> _Work item_
Return only the lines running from the top of the entries to the line with "thumb mcp: (757, 1327)", inclusive, exactly as written.

──────── The data ────────

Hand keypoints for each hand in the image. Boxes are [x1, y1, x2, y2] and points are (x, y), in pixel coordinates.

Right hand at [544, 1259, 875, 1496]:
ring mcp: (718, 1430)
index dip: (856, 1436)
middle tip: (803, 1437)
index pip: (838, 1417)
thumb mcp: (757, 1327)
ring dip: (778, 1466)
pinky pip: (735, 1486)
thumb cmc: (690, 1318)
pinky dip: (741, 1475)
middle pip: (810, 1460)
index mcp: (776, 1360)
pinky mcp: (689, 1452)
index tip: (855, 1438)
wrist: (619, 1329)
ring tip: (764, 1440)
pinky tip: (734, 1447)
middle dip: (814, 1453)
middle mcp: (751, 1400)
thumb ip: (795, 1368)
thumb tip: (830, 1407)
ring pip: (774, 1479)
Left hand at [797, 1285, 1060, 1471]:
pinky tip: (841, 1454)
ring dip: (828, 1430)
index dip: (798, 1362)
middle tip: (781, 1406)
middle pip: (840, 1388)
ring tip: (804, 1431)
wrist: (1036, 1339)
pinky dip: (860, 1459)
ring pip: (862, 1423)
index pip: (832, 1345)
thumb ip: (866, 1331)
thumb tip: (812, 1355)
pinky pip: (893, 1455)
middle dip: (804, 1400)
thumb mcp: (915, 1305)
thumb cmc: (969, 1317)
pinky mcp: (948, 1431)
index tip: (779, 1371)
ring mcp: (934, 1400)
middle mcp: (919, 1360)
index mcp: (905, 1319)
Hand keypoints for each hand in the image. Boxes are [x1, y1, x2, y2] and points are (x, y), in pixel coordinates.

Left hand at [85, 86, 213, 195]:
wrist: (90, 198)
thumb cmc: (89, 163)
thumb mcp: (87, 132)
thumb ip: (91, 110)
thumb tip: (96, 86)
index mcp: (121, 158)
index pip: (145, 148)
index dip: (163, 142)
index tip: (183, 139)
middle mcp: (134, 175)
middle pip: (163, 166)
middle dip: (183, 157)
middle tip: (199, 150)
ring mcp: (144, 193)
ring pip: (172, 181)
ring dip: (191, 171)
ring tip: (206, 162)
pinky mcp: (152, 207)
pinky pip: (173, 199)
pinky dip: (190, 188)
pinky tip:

────────

> _Solution for this problem_
Hand keypoints for each hand in the image. Boxes are [x1, y1, x2, y2] and points are (x, y), in pixel coordinates.

Right hand at [544, 1259, 875, 1496]:
ring mcp: (718, 1430)
index dip: (856, 1436)
middle tip: (803, 1437)
index pip: (838, 1417)
thumb mcp: (757, 1327)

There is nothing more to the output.